Pam, who is a wheelchair user herself, points out that no provision is made for carers employed by disabled people to travel into and around the city, they will only be exempt when traveling with the person they care for.  Pam says: ‘Disabled people constantly face challenges and barriers to their participation in society and the looming introduction of Glasgow’s Low Emission Zone will only add to that.

‘Expecting disabled people to register vehicles creates further additional administrative burden and limits our ability to change plans at short notice.

‘It appears there has been a complete absence of thought around how the new restrictions will work for carers too, risking them being unfairly penalised for travelling through the city to provide care.’

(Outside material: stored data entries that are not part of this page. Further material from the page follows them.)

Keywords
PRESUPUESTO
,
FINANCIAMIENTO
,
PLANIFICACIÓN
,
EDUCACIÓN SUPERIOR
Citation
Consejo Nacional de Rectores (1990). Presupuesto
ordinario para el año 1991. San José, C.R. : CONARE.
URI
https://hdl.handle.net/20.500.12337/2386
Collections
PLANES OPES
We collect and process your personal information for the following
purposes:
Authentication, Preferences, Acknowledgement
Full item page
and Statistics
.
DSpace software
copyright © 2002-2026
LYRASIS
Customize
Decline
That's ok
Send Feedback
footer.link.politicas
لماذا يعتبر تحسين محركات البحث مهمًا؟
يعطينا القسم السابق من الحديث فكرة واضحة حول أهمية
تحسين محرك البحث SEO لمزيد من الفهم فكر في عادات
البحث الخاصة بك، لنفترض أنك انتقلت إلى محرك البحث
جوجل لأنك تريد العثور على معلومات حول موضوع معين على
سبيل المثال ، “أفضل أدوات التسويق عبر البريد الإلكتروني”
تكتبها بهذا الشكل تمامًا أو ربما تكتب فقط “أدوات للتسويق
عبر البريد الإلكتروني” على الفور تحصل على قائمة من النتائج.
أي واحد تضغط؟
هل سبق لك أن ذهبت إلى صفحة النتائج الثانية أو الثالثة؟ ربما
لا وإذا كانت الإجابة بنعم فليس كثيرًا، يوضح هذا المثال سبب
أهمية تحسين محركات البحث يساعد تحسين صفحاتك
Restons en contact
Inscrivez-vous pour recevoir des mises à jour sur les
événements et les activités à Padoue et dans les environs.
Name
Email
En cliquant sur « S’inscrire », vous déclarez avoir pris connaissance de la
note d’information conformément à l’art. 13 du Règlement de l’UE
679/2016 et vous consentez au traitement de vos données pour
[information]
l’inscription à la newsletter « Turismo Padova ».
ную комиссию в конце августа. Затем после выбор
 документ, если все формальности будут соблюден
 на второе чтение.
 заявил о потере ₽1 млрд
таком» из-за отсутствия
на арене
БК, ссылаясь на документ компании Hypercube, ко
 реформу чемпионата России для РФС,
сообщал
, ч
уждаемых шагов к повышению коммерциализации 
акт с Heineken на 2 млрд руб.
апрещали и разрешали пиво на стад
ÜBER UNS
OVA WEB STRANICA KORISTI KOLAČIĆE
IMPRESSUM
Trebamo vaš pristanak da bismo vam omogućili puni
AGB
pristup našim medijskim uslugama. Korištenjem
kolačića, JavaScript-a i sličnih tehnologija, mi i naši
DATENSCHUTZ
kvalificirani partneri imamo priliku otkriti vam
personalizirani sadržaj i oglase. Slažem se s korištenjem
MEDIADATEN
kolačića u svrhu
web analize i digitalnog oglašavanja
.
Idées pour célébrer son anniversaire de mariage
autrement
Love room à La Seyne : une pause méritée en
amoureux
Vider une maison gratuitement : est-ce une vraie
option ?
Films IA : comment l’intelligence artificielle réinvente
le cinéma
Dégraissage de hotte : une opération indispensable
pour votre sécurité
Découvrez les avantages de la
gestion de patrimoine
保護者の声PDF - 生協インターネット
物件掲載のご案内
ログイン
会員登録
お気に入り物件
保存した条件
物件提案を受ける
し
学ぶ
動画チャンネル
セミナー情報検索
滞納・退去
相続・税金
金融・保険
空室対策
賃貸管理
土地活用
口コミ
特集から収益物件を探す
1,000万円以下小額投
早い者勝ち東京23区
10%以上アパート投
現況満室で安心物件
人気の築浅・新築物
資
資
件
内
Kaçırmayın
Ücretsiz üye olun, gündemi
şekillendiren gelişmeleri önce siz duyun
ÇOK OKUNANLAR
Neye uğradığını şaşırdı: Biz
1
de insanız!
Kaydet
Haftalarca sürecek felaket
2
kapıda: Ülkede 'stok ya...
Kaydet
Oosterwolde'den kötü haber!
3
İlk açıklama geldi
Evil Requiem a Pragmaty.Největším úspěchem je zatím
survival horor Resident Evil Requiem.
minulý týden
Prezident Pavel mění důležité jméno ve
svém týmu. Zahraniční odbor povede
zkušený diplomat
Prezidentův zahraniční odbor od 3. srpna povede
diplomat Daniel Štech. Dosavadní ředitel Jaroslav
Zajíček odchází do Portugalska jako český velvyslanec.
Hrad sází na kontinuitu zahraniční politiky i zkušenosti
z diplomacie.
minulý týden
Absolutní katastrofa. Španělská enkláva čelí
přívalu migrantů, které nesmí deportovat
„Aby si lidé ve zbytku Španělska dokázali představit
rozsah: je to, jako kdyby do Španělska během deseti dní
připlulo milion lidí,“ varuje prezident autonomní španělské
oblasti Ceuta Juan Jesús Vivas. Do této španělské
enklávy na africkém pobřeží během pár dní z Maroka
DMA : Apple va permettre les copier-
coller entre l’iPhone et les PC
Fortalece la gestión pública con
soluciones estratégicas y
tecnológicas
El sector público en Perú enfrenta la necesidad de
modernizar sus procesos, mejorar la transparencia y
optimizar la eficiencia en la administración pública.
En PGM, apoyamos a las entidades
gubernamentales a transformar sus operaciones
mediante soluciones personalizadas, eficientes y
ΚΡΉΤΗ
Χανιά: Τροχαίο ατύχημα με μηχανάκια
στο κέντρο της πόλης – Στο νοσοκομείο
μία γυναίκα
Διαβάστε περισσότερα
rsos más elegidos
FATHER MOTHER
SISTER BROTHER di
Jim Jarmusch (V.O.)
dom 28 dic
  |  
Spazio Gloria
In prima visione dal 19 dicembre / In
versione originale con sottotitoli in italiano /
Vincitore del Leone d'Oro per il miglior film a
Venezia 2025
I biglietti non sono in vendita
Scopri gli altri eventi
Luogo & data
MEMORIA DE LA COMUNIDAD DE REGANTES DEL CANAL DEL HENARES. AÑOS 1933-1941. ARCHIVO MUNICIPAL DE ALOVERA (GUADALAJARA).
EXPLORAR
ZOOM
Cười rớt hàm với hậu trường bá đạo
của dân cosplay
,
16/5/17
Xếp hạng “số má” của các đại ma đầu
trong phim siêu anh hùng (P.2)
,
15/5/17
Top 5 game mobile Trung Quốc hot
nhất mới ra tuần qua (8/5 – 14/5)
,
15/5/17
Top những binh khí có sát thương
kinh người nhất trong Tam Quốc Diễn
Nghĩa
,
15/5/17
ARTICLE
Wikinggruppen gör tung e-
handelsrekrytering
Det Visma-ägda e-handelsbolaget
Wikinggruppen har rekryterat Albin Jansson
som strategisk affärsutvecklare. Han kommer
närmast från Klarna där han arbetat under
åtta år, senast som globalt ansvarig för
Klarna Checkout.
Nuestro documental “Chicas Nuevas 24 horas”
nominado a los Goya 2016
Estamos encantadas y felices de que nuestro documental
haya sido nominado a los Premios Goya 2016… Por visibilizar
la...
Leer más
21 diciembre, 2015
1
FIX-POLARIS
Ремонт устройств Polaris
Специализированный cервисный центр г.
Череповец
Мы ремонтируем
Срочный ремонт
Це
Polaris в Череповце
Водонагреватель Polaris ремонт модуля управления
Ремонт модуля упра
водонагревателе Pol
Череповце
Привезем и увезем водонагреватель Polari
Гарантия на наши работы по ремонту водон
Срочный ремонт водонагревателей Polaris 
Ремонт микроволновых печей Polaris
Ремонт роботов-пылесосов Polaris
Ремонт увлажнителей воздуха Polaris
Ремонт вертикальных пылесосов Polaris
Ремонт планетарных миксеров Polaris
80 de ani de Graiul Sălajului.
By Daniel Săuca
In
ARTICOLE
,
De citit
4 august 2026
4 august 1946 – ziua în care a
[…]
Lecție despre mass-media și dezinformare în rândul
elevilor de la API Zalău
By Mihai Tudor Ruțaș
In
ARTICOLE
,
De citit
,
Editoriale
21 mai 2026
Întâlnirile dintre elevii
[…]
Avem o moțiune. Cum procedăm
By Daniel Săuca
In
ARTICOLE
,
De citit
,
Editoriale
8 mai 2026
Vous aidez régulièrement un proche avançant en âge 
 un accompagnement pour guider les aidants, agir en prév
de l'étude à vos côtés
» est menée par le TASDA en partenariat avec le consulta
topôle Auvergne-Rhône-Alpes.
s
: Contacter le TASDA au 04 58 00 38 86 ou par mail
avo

Pointing out that a lot of disable people reply on license taxi cabs to get around, Pam also raises concern that the LEZ will push a large proportion of taxis out of the city: ‘To be just, transition to net zero must protect jobs and equality – between the threat to the black cab industry and the additional bureaucracy disabled people and their carers are set to face, in my view the new rules fall far short of that standard’

The Glasgow Unite Union Cab Section has previous stated that the LEZ as it stands would effectively ‘fire’ more than 1,000 drivers from the city centre.

Conservative Councillor Thomas Kerr is similarly disposed to postponing the implementation of the zone, saying:  ‘If we plough ahead in June with this unworkable plan, we don’t just risk thousands of jobs, but we also risk the safety of our most vulnerable citizens – those who rely on taxis to get home safely.

‘I think of our disabled citizens, many of which can’t take public transport due to lack of seating or overpriced fares. Or young women, like my fiancée, travelling home after a night out with friends where a black cab is the safest way home. Or elderly residents who use taxis to get their weekly shop or attend hospital appointments.’